══ PROVIDED RECORDS
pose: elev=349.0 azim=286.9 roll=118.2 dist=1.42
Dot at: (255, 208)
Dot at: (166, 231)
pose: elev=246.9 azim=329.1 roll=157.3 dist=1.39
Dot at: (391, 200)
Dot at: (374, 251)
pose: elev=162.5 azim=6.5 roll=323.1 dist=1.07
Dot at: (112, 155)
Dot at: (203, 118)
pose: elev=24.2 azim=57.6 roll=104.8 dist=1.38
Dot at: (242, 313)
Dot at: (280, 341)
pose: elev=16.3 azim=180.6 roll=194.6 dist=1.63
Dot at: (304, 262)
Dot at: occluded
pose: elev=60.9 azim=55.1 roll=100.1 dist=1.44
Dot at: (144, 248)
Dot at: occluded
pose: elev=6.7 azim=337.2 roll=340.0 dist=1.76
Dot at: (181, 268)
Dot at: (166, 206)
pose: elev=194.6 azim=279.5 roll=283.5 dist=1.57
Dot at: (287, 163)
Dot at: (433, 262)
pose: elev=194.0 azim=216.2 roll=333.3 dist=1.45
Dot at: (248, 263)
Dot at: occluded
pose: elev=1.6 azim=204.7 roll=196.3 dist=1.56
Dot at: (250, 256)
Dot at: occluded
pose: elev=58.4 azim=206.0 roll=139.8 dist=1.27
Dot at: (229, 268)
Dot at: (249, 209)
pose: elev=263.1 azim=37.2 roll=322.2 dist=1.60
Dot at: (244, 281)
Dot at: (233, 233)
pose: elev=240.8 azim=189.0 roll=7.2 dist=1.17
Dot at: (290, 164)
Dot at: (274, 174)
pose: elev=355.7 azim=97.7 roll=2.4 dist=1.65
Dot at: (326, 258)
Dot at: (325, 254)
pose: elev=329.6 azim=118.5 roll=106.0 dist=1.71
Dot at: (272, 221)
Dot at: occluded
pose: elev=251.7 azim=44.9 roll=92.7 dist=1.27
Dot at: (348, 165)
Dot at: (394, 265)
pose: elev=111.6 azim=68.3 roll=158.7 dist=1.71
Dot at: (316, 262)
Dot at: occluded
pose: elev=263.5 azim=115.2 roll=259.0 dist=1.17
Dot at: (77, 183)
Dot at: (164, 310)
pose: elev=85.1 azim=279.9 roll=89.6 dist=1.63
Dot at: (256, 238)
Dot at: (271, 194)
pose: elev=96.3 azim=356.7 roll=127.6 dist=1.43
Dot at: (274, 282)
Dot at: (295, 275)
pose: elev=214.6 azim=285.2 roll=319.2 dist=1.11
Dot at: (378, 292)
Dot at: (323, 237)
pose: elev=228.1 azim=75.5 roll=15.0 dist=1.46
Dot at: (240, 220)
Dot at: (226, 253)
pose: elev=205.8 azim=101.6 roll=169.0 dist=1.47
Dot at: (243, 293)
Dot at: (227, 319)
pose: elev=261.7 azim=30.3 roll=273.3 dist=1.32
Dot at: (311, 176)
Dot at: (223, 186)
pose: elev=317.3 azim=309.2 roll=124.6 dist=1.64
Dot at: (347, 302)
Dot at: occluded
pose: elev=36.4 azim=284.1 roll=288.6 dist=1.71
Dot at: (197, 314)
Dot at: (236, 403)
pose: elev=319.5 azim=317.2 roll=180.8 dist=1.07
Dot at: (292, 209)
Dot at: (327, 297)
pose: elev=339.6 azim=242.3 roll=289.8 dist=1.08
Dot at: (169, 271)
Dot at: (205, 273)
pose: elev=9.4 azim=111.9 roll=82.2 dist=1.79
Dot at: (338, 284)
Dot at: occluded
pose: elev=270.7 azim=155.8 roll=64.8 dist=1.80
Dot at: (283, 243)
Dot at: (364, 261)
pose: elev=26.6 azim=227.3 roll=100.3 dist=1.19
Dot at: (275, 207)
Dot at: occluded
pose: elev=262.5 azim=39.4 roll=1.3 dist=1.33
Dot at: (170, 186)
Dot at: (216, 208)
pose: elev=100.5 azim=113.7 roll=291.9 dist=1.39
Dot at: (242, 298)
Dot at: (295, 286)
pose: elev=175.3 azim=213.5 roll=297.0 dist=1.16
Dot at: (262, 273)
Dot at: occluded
════
Quote every line of the data above word for word, leaving nothing out and changing nothing.

pose: elev=349.0 azim=286.9 roll=118.2 dist=1.42
Dot at: (255, 208)
Dot at: (166, 231)
pose: elev=246.9 azim=329.1 roll=157.3 dist=1.39
Dot at: (391, 200)
Dot at: (374, 251)
pose: elev=162.5 azim=6.5 roll=323.1 dist=1.07
Dot at: (112, 155)
Dot at: (203, 118)
pose: elev=24.2 azim=57.6 roll=104.8 dist=1.38
Dot at: (242, 313)
Dot at: (280, 341)
pose: elev=16.3 azim=180.6 roll=194.6 dist=1.63
Dot at: (304, 262)
Dot at: occluded
pose: elev=60.9 azim=55.1 roll=100.1 dist=1.44
Dot at: (144, 248)
Dot at: occluded
pose: elev=6.7 azim=337.2 roll=340.0 dist=1.76
Dot at: (181, 268)
Dot at: (166, 206)
pose: elev=194.6 azim=279.5 roll=283.5 dist=1.57
Dot at: (287, 163)
Dot at: (433, 262)
pose: elev=194.0 azim=216.2 roll=333.3 dist=1.45
Dot at: (248, 263)
Dot at: occluded
pose: elev=1.6 azim=204.7 roll=196.3 dist=1.56
Dot at: (250, 256)
Dot at: occluded
pose: elev=58.4 azim=206.0 roll=139.8 dist=1.27
Dot at: (229, 268)
Dot at: (249, 209)
pose: elev=263.1 azim=37.2 roll=322.2 dist=1.60
Dot at: (244, 281)
Dot at: (233, 233)
pose: elev=240.8 azim=189.0 roll=7.2 dist=1.17
Dot at: (290, 164)
Dot at: (274, 174)
pose: elev=355.7 azim=97.7 roll=2.4 dist=1.65
Dot at: (326, 258)
Dot at: (325, 254)
pose: elev=329.6 azim=118.5 roll=106.0 dist=1.71
Dot at: (272, 221)
Dot at: occluded
pose: elev=251.7 azim=44.9 roll=92.7 dist=1.27
Dot at: (348, 165)
Dot at: (394, 265)
pose: elev=111.6 azim=68.3 roll=158.7 dist=1.71
Dot at: (316, 262)
Dot at: occluded
pose: elev=263.5 azim=115.2 roll=259.0 dist=1.17
Dot at: (77, 183)
Dot at: (164, 310)
pose: elev=85.1 azim=279.9 roll=89.6 dist=1.63
Dot at: (256, 238)
Dot at: (271, 194)
pose: elev=96.3 azim=356.7 roll=127.6 dist=1.43
Dot at: (274, 282)
Dot at: (295, 275)
pose: elev=214.6 azim=285.2 roll=319.2 dist=1.11
Dot at: (378, 292)
Dot at: (323, 237)
pose: elev=228.1 azim=75.5 roll=15.0 dist=1.46
Dot at: (240, 220)
Dot at: (226, 253)
pose: elev=205.8 azim=101.6 roll=169.0 dist=1.47
Dot at: (243, 293)
Dot at: (227, 319)
pose: elev=261.7 azim=30.3 roll=273.3 dist=1.32
Dot at: (311, 176)
Dot at: (223, 186)
pose: elev=317.3 azim=309.2 roll=124.6 dist=1.64
Dot at: (347, 302)
Dot at: occluded
pose: elev=36.4 azim=284.1 roll=288.6 dist=1.71
Dot at: (197, 314)
Dot at: (236, 403)
pose: elev=319.5 azim=317.2 roll=180.8 dist=1.07
Dot at: (292, 209)
Dot at: (327, 297)
pose: elev=339.6 azim=242.3 roll=289.8 dist=1.08
Dot at: (169, 271)
Dot at: (205, 273)
pose: elev=9.4 azim=111.9 roll=82.2 dist=1.79
Dot at: (338, 284)
Dot at: occluded
pose: elev=270.7 azim=155.8 roll=64.8 dist=1.80
Dot at: (283, 243)
Dot at: (364, 261)
pose: elev=26.6 azim=227.3 roll=100.3 dist=1.19
Dot at: (275, 207)
Dot at: occluded
pose: elev=262.5 azim=39.4 roll=1.3 dist=1.33
Dot at: (170, 186)
Dot at: (216, 208)
pose: elev=100.5 azim=113.7 roll=291.9 dist=1.39
Dot at: (242, 298)
Dot at: (295, 286)
pose: elev=175.3 azim=213.5 roll=297.0 dist=1.16
Dot at: (262, 273)
Dot at: occluded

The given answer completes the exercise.